Exercise brief
Below are the records. Gather each line that holds "wire".

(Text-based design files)
- - - -
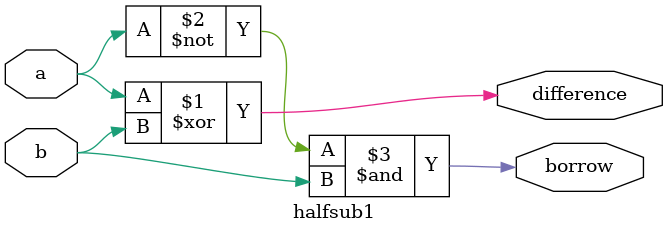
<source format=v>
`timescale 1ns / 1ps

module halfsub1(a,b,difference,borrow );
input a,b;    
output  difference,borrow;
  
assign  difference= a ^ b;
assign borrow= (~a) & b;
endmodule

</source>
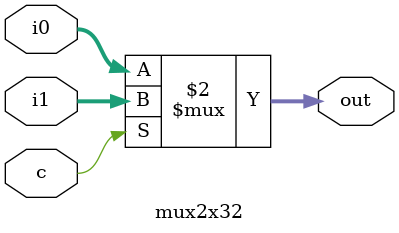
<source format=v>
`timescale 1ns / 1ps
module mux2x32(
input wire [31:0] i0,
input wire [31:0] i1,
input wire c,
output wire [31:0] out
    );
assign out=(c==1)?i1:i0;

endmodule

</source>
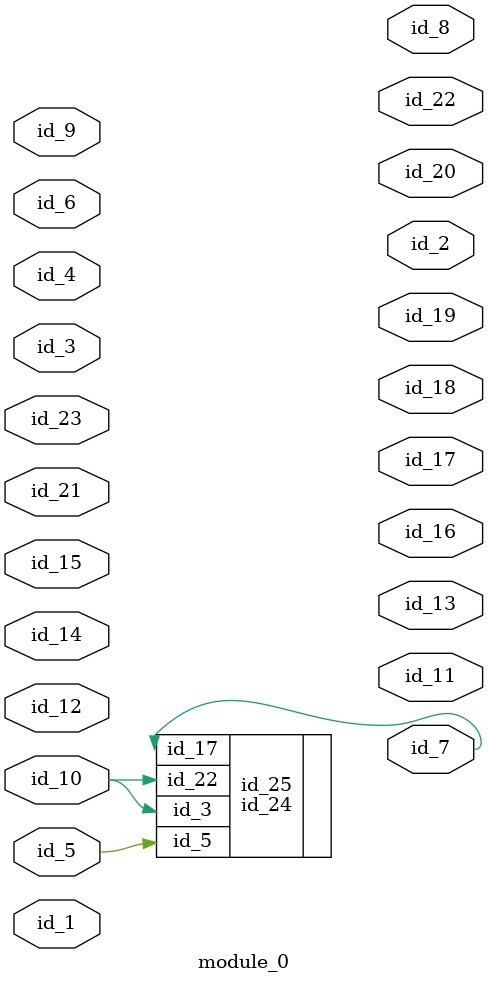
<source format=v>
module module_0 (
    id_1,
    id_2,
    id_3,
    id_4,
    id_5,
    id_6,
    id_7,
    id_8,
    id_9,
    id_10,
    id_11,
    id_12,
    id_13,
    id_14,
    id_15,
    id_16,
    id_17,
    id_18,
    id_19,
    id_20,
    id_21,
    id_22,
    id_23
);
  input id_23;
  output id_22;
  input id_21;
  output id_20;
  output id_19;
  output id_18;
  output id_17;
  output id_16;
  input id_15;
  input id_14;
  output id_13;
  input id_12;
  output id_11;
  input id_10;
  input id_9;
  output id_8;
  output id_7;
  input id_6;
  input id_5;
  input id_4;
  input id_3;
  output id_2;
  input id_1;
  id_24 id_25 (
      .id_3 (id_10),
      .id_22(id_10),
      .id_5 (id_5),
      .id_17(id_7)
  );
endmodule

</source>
- - - -
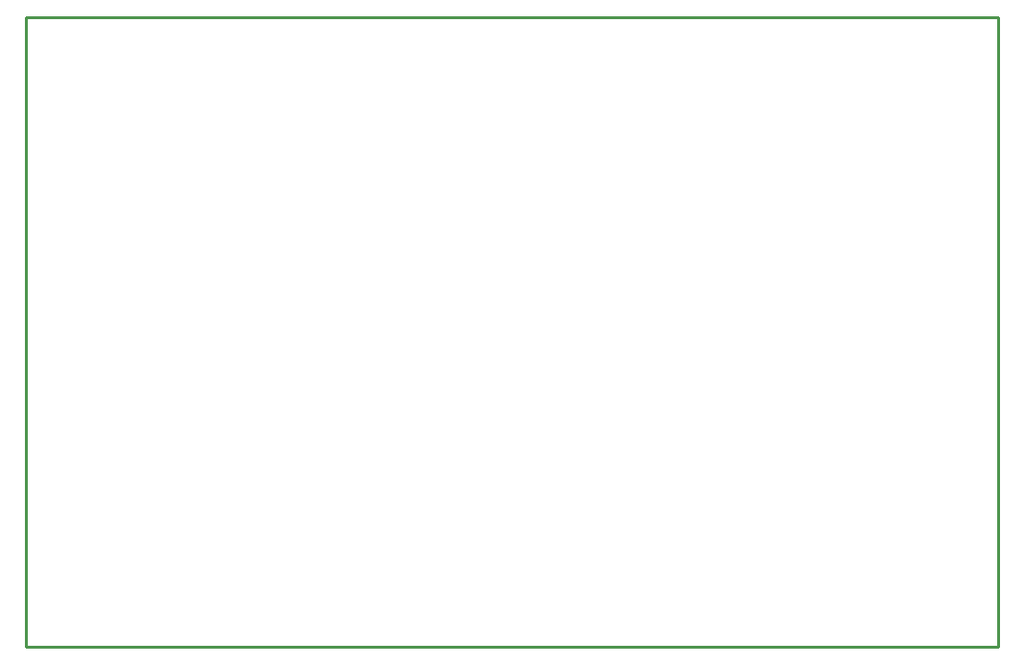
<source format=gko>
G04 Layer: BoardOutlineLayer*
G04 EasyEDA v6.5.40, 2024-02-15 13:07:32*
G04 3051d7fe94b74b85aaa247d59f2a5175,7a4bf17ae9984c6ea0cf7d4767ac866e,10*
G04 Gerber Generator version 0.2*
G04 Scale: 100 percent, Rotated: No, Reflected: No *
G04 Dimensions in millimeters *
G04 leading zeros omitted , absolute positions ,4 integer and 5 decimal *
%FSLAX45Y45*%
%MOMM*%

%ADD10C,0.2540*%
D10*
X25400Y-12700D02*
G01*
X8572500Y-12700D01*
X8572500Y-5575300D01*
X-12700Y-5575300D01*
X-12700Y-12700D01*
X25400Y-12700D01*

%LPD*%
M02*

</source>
- - - -
Task answer
input wire [31:0] i0,
input wire [31:0] i1,
input wire c,
output wire [31:0] out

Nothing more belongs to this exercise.